Abstract

Redox Active Ligand Scaffold for the Activation of Oxygen

Students: Jackson Druckenbroad, Ramsha Shah, and Nolan Norman
Faculty Mentor: Allen Pistner (OWU Department of Chemistry)

We are creating an organic molecule called dipyrrin that has the potential to be used in wide ranging applications from cancer treatments to the functioning of fuel cells. Photodynamic therapy, a particular cancer treatment, has been proven to be safer and more targeted than standard chemotherapy. Fuel cells have the ability to supply power with the only by-product being water, which makes the fuel cells more environmentally friendly than using standard gasoline. By using two different routes to synthesize this molecule, we are hoping to find a better and more effective route in forming dipyrrin.

A redox active ligand scaffold, the dipyrrin, was synthesized with the interest in activating oxygen. The synthesis of the scaffold was approached using two different pathways. The original pathway using a published procedure starting with a Negishi-type coupling followed by a condensation with an aryl aldehyde.
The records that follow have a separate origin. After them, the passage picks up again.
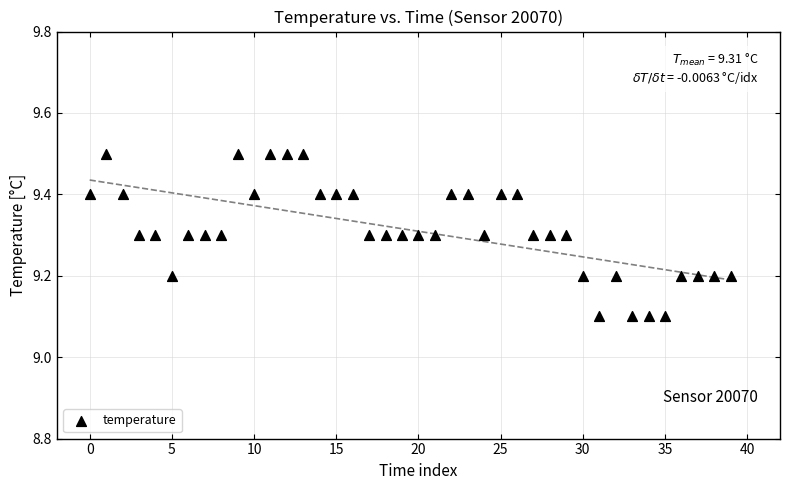

What is the range of Y values (max minus min)?

0.4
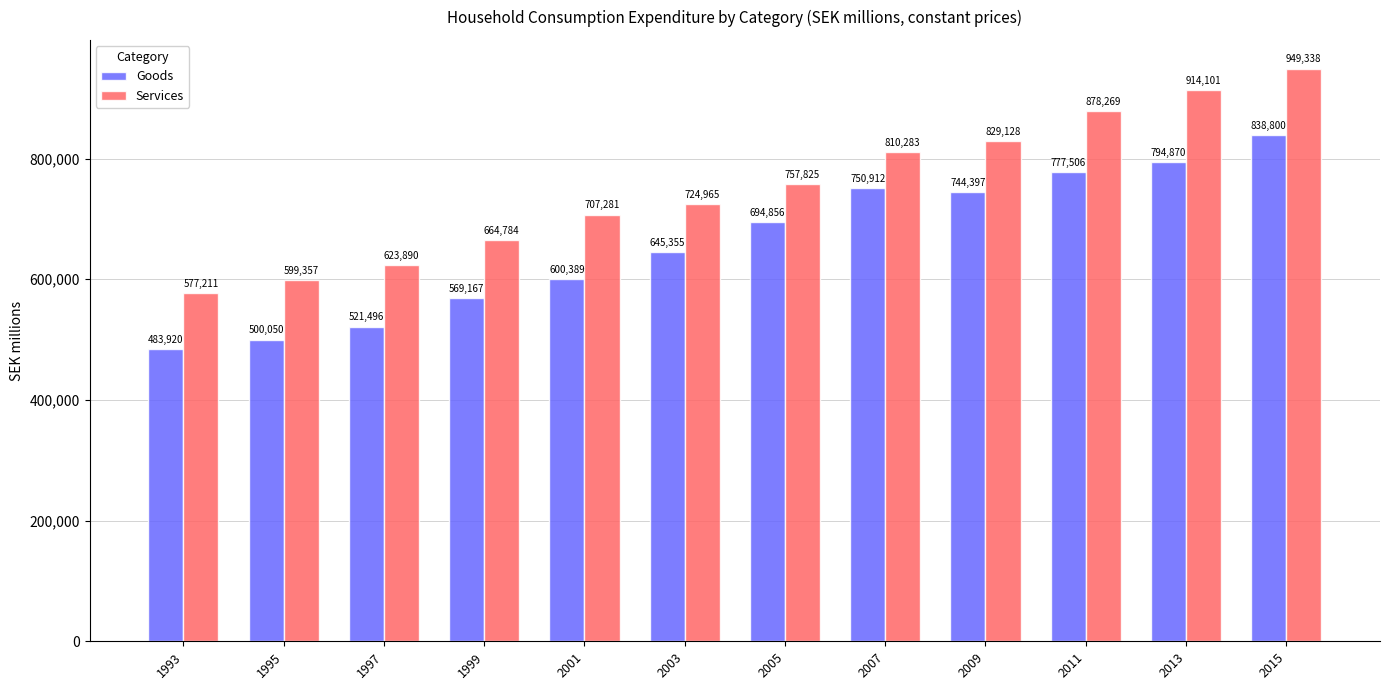

What are all the series names shown in the legend?

Goods, Services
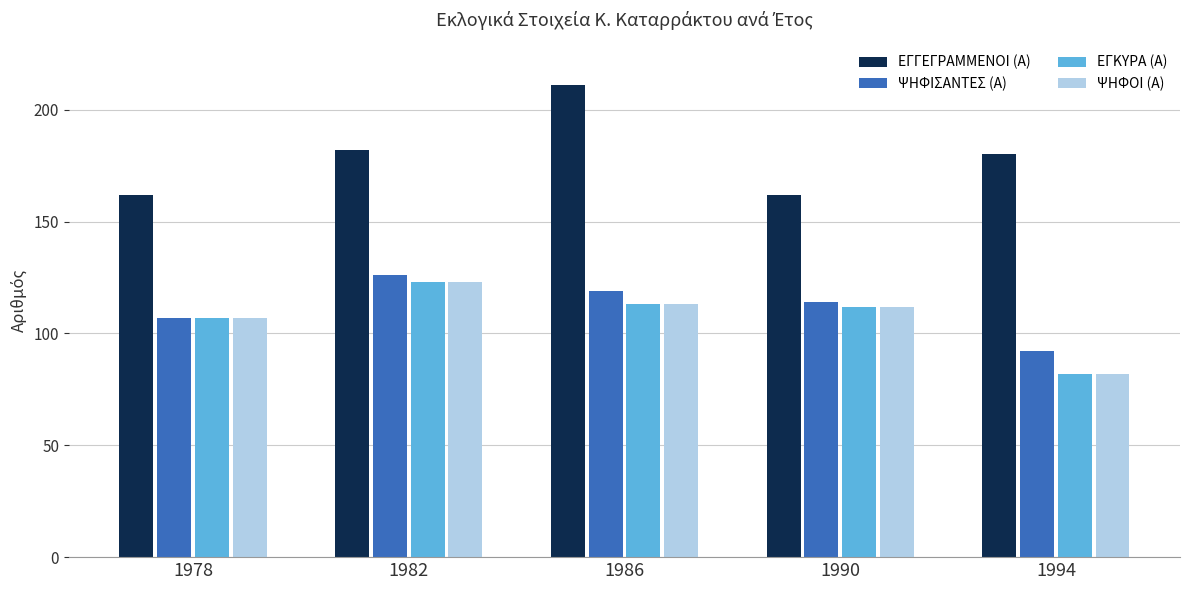

What are all the series names shown in the legend?

ΕΓΓΕΓΡΑΜΜΕΝΟΙ (Α), ΨΗΦΙΣΑΝΤΕΣ (Α), ΕΓΚΥΡΑ (Α), ΨΗΦΟΙ (Α)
The second pathway is a new approach, constructing the scaffold from the top down beginning with synthesis of the dipyrromethane followed by subsequent bromination and Suzuki cross-coupling steps. The new pathway provides the opportunity to use more stable and commercially available reagents to potentially improve the overall efficiency of the synthesis. The dipyrrin scaffold was synthesized with a differing aryl group (phenyl or pentafluorophenyl) and was analyzed using UV-vis spectroscopy and electrochemical techniques displaying strong long-wave absorption and redox activity. Attempts in the formation of metal complexes are currently underway.